- _TEXT_
----------
DEV Community

Ali Al-Jaafari
Ali Al-Jaafari

Posted on

Your MCP servers are burning 50k+ tokens before you type a word

Here is something I did not realize about the Model Context Protocol until my context window kept feeling full for no reason.

Every MCP server you connect loads its full set of tool definitions into the context window on every single request. Those schemas are not free. Each tool costs a few hundred tokens, and they are sent before the model reads a word of your prompt.

Five typical servers, with a dozen or more tools each, commonly add up to 50,000 to 75,000 tokens of overhead per request. That is real money on every call, and latency you feel on every turn. It also crowds out the context you actually want the model to use.

Measure it first

You cannot cut what you cannot see. A rough rule is about 200 tokens per tool plus a small per-server overhead. I built a tiny tool that prints an estimate for your real config (and checks security while it is at it):

pipx install git+https://github.com/alih552/mcp-audit
mcp-audit
# -> 7 server(s) - ~13,160 context tokens - score 0/100
Enter fullscreen mode Exit fullscreen mode

It runs fully locally, zero dependencies, MIT.
----------
Stored items from a collection
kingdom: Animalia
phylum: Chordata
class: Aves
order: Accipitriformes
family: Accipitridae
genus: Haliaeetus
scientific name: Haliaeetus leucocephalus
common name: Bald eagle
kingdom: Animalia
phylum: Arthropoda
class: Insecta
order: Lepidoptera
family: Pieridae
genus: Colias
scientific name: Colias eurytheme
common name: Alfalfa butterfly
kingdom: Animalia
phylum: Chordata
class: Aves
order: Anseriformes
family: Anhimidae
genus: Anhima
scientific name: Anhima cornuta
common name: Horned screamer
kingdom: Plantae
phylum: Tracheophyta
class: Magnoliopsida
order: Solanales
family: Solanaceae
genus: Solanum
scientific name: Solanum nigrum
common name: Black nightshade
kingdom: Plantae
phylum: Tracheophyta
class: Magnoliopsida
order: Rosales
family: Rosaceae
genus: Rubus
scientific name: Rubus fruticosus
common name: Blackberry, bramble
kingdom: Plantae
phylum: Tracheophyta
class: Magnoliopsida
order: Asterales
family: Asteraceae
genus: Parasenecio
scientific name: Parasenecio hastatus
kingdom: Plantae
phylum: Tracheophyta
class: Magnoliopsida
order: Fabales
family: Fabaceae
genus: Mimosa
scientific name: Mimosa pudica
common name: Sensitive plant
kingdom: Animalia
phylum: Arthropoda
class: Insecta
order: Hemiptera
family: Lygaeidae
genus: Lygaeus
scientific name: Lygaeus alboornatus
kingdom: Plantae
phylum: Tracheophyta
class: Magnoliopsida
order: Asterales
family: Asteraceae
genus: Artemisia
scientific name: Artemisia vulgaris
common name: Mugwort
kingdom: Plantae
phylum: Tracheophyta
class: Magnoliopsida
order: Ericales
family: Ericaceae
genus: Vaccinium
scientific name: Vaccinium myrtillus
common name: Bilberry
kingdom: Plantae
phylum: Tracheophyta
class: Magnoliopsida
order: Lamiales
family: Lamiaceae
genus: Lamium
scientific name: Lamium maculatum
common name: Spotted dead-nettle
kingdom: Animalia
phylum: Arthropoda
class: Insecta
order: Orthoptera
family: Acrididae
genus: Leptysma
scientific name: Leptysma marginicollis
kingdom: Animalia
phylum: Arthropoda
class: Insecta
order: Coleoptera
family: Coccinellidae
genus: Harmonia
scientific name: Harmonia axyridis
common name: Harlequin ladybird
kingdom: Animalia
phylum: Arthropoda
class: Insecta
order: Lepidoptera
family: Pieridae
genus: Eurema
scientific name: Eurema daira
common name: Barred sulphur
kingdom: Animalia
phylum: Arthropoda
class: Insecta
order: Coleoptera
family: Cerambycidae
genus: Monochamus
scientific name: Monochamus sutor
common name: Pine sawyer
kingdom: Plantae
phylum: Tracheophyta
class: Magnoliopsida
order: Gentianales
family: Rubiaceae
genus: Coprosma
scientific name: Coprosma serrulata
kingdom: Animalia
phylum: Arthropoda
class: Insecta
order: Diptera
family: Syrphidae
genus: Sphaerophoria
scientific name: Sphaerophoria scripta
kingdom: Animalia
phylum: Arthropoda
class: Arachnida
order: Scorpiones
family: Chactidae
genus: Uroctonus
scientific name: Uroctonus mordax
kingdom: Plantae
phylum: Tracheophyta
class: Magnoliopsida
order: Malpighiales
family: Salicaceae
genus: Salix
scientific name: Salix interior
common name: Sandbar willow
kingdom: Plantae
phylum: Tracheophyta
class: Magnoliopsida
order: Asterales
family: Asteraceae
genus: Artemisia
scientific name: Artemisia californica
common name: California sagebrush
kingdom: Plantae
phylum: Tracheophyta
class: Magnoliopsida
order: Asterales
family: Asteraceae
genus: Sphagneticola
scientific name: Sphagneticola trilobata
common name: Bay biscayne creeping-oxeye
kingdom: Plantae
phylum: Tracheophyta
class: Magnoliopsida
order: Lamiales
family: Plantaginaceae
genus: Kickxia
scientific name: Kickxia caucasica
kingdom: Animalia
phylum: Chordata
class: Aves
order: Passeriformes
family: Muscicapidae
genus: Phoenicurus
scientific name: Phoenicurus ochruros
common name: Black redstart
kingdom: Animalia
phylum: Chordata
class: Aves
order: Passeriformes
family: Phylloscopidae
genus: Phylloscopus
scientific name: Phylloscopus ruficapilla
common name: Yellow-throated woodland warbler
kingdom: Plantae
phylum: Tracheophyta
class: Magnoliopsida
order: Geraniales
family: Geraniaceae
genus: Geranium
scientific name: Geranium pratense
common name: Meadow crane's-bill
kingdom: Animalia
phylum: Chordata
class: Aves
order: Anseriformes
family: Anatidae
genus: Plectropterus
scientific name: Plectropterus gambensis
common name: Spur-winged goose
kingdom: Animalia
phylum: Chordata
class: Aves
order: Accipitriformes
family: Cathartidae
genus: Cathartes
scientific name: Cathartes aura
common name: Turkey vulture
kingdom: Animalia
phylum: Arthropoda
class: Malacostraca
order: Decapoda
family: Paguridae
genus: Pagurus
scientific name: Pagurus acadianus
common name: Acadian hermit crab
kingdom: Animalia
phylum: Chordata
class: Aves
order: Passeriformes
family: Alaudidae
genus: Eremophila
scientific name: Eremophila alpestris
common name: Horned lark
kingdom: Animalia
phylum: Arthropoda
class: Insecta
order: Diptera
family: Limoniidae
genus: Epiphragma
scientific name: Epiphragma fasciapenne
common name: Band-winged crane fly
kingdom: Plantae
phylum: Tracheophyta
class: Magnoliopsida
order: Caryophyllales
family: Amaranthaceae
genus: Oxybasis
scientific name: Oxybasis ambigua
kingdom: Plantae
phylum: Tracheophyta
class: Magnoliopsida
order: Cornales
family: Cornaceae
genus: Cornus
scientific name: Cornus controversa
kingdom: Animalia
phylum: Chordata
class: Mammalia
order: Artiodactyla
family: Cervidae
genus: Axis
----------
- _EXERCISE INSTRUCTIONS_
Continue the post on the token cost of MCP tool definitions, picking up after its final sentence.

- _TASK OUTPUT_
Then cut it

  1. Turn off what you are not using. The biggest lever and the easiest. Most people leave servers connected that they touched once. Going from seven always-on servers to the two you actually use can reclaim tens of thousands of tokens.
  2. Remove redundant servers. Two search servers, two file servers. Pick one per capability.
  3. Trim tool surface on servers you build. Ten focused tools beat thirty overlapping ones, both for token cost and for the model picking the right one. Keep descriptions tight.
  4. Load niche servers on demand rather than keeping everything always on.

The default of "everything connected all the time" is what creates the bloat. A few minutes of cleanup pays for itself on every request after.

Repo and the full writeup: https://github.com/alih552/mcp-audit

Curious what context-token number people get on their setups.

Top comments (1)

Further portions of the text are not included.